Ejercicio breve 1:
Responde estas preguntas con datos del texto sobre Platense:
(a) ¿Qué torneo ganó Platense por primera vez en sus 120 años de historia?
(b) ¿De quién lleva el nombre la tribuna popular de Platense?
(c) ¿Cuántos días estuvo secuestrado y desaparecido Jorge Mario Ramón en Campo de Mayo?
Ejercicio breve 2:
Resume en dos oraciones el texto sobre Platense.
Ejercicio breve 3:
Por favor, sigue escribiendo el texto sobre Platense a partir de su último párrafo.

Página:
A veces hay casualidades. Durante un reciente viaje a Montevideo, me encontré y comencé a leer un libro, El quinquenio de los chicos, de Miguel Méndez, que detalla con profundidad y belleza los cinco años, de 1987 a 1991, en los que Defensor, Danubio, Progreso, Bella Vista y otra vez Defensor rompieron la habitual hegemonía de Peñarol y Nacional y se consagraron campeones.
Platense, eso sí, acaba de ganar una liga hecha y derecha, el Apertura 2025. Y lo consiguió por primera vez en sus 120 años de historia. Un equipo de barrio al que siempre se lo miró de costado, que en el siglo pasado había permanecido mucho tiempo en Primera División pero siempre en las partes bajas de la tabla, tratando de evitar el descenso, y que entre 1998 y 2019 sumó 22 años en el Ascenso. Es el equipo cuya tribuna popular no lleva el nombre de un futbolista, sino de su hincha más famoso, Roberto Goyeneche, mítico cantante de tango y vecino de Saavedra, la comarca porteña de Platense. Y el equipo, también, de un grito de gol ahogado.
Jorge Mario Ramón publicó a mediados de la década pasada, ya en sus años de jubilado, El regreso y otros cuentos, un libro de relatos de ficción y textos de su vida personal con ligeras licencias. En uno de ellos, titulado El grito ahogado, el autor —que tomaba la escritura como un hobby— contó una experiencia referida a Platense, mucho antes de estos días de gloria en 2025.
Hincha de River pero vecino de Saavedra, el barrio de Buenos Aires original de Platense —hoy tiene su estadio en Vicente López, a pocos metros del límite con Saavedra—, Ramón sobrevivió a la dictadura que gobernó Argentina entre 1976 y 1983. Pocos meses después del golpe de Estado, el autor de El grito ahogado estuvo secuestrado y desaparecido durante 14 días en Campo de Mayo, el centro de exterminio con menor promedio de sobrevivientes: se estima que pasaron entre 4.000 y 5.000 personas y solo 43 salieron con vida.

Registros sin procesar:
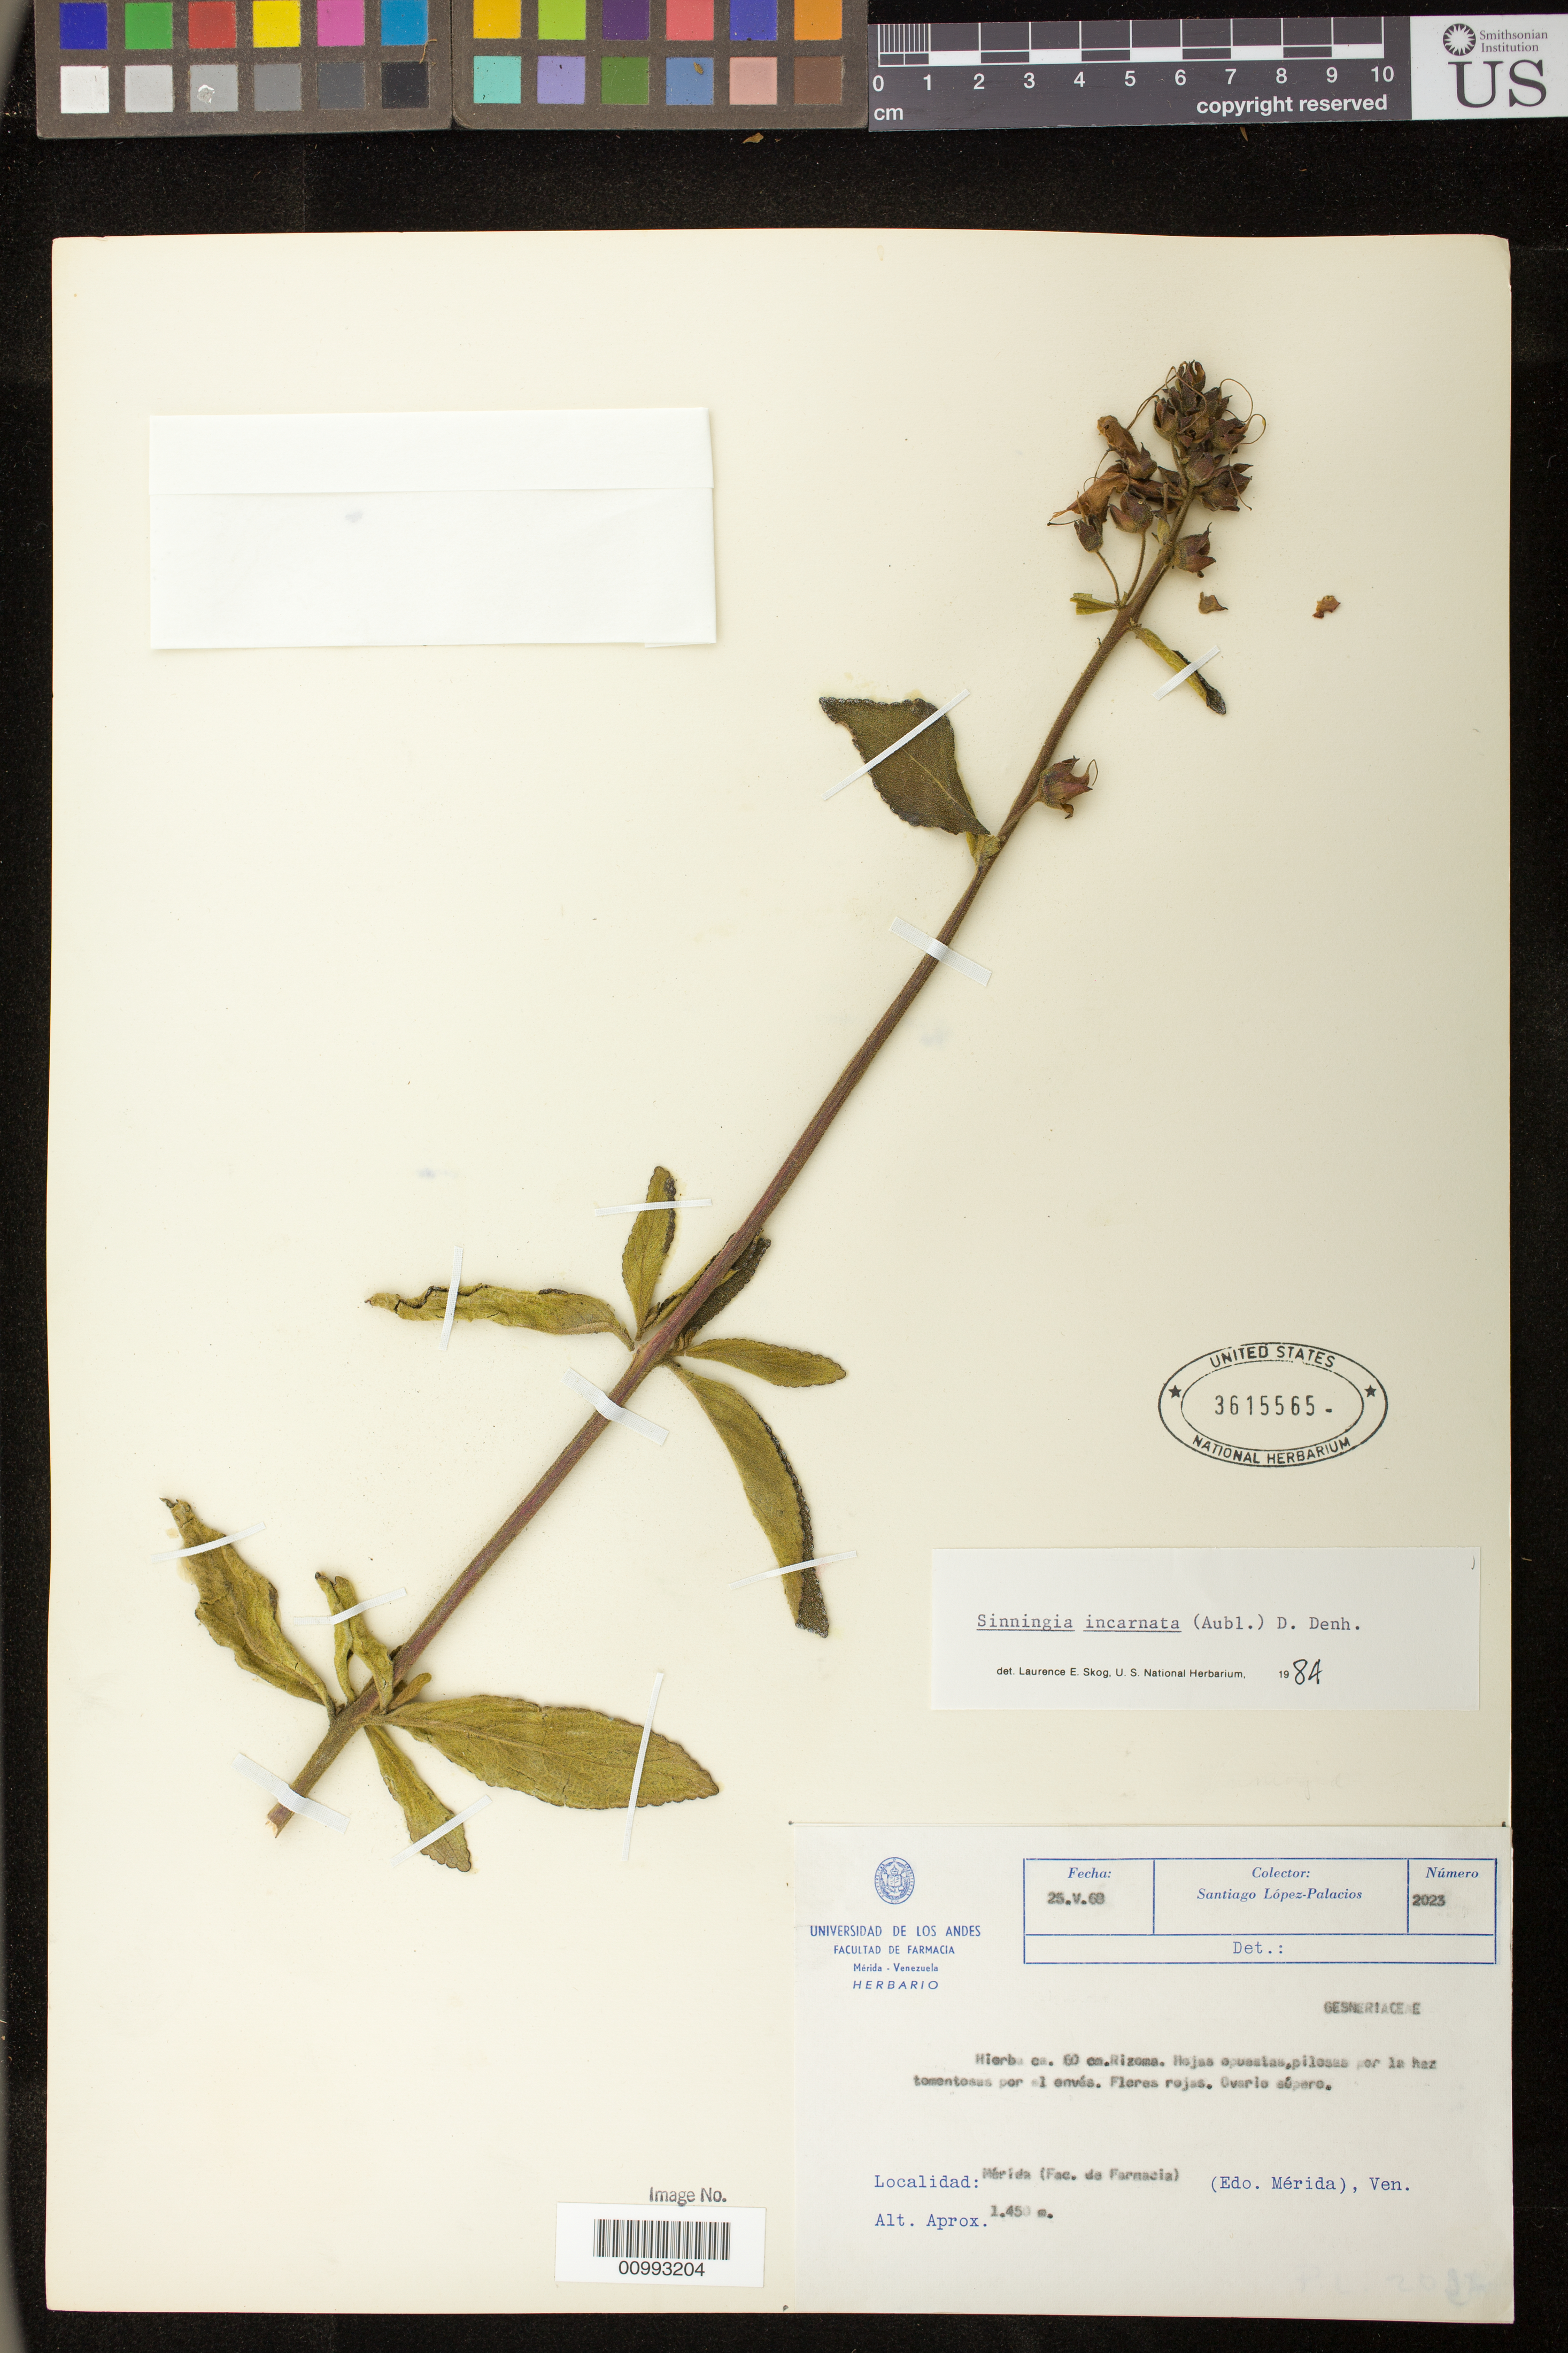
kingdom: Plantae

---

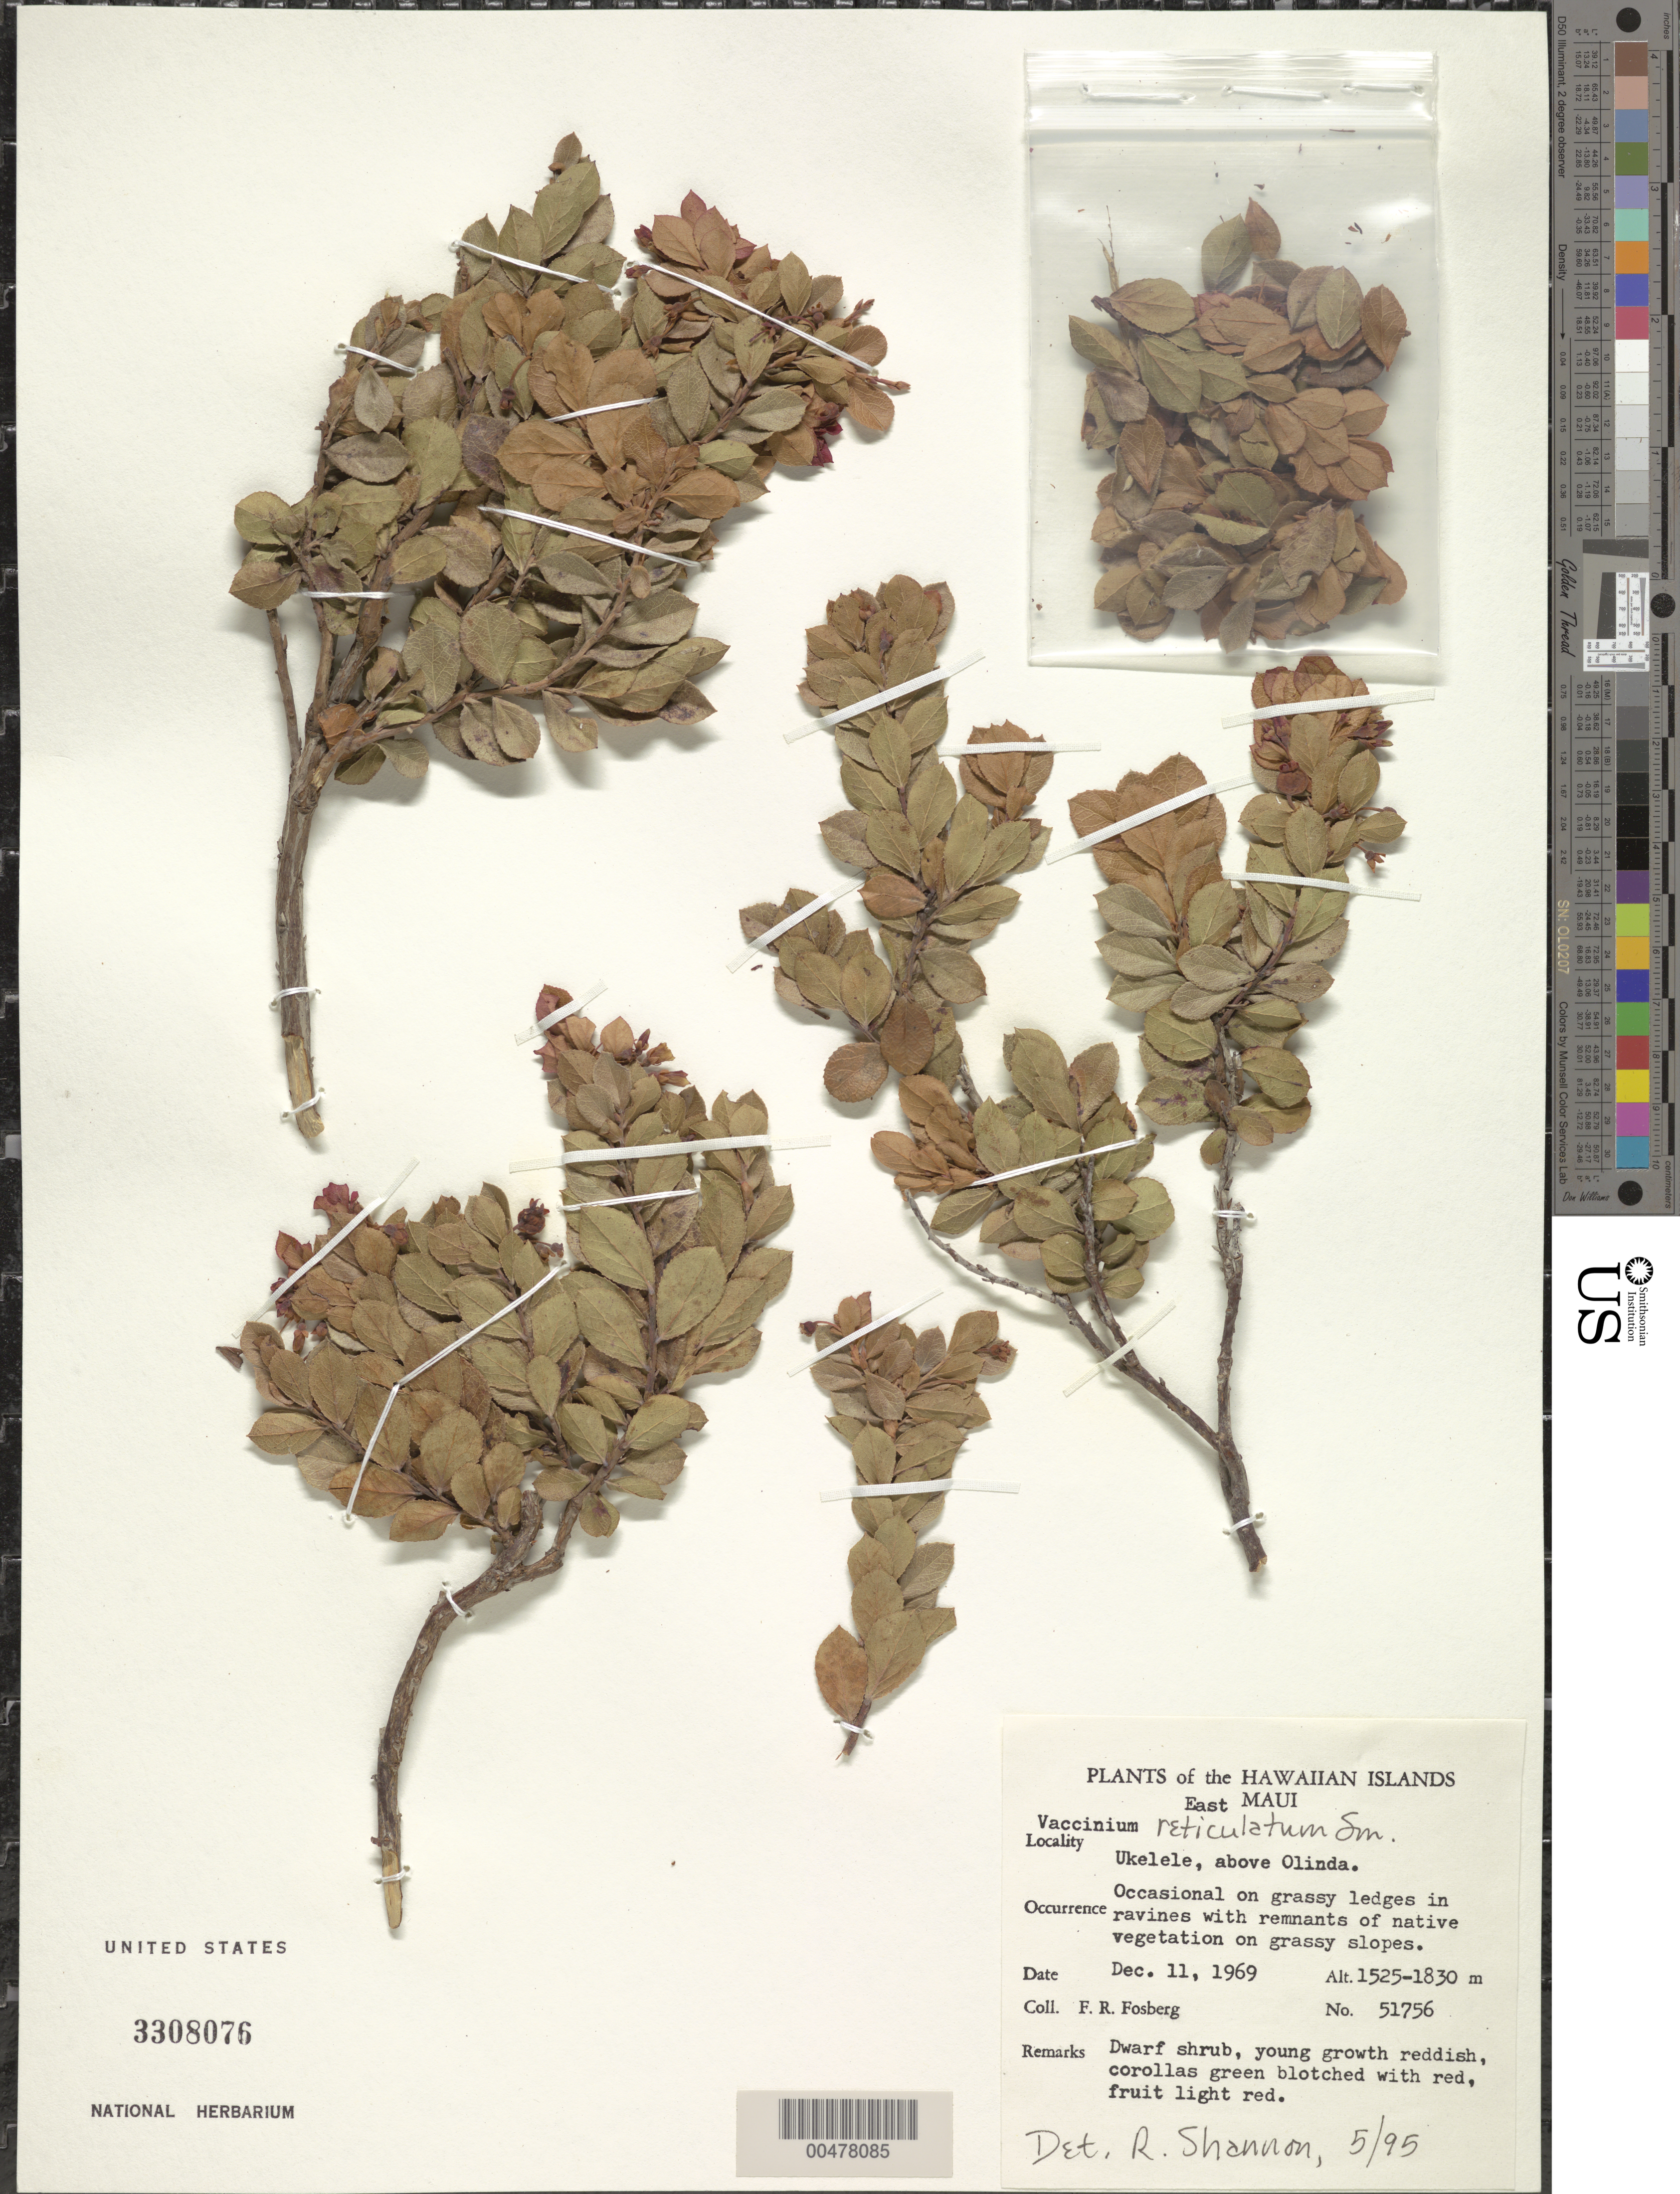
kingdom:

Respuesta 1:
(a) El Apertura 2025.
(b) De Roberto Goyeneche, su hincha más famoso.
(c) 14 días.

Respuesta 2:
Platense ganó el Apertura 2025, su primera liga en 120 años de historia, después de pasar mucho tiempo en las partes bajas de la tabla y de sumar 22 años en el Ascenso entre 1998 y 2019. Jorge Mario Ramón, hincha de River y vecino de Saavedra, contó en el relato El grito ahogado una experiencia referida a Platense; durante la dictadura había estado secuestrado y desaparecido 14 días en Campo de Mayo.

Respuesta 3:
Obrero en la fábrica Nestlé y militante de un partido de izquierda, Ramón fue testigo mientras era torturado de cómo la afinidad de un hincha por sus colores, no importa cuáles, lo acompañaron a su llegada y salida por el centro del horror. Después de una primera noche de picanas, descargas eléctricas y golpes en todo el cuerpo, el militante fue arrojado a un colchón. Comenzó a entender que compartía celda cuando, en medio de su aturdimiento, ensangrentado en la cabeza, atado de pies y manos y con los ojos tapados por una venda y una capucha, oyó que otros tres muchachos le hablaban.
Cuando le preguntaron de dónde era, Jorge apeló al instinto de conservación y no mencionó a la organización en la que militaba —no sabía si esos jóvenes eran agentes encubiertos—, sino que respondió con su barrio de residencia: “Soy de Saavedra”.
“Uh, ¿sos de Platense? ¡Qué grande, flaco!”, le devolvieron dos de sus compañeros de calabozo y, aunque Jorge era de River, el Calamar nunca le resultó ajeno: siempre fue su segundo equipo, o al menos el club de su vecindario.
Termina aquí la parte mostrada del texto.